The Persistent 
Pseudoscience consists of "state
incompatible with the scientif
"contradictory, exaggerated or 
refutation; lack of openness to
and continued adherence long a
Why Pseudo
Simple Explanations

_Task details_
Output the material above, all of it, exactly.

_Reply to the task_
The Persistent 
Pseudoscience consists of "state
incompatible with the scientif
"contradictory, exaggerated or 
refutation; lack of openness to
and continued adherence long a
Why Pseudo
Simple Explanations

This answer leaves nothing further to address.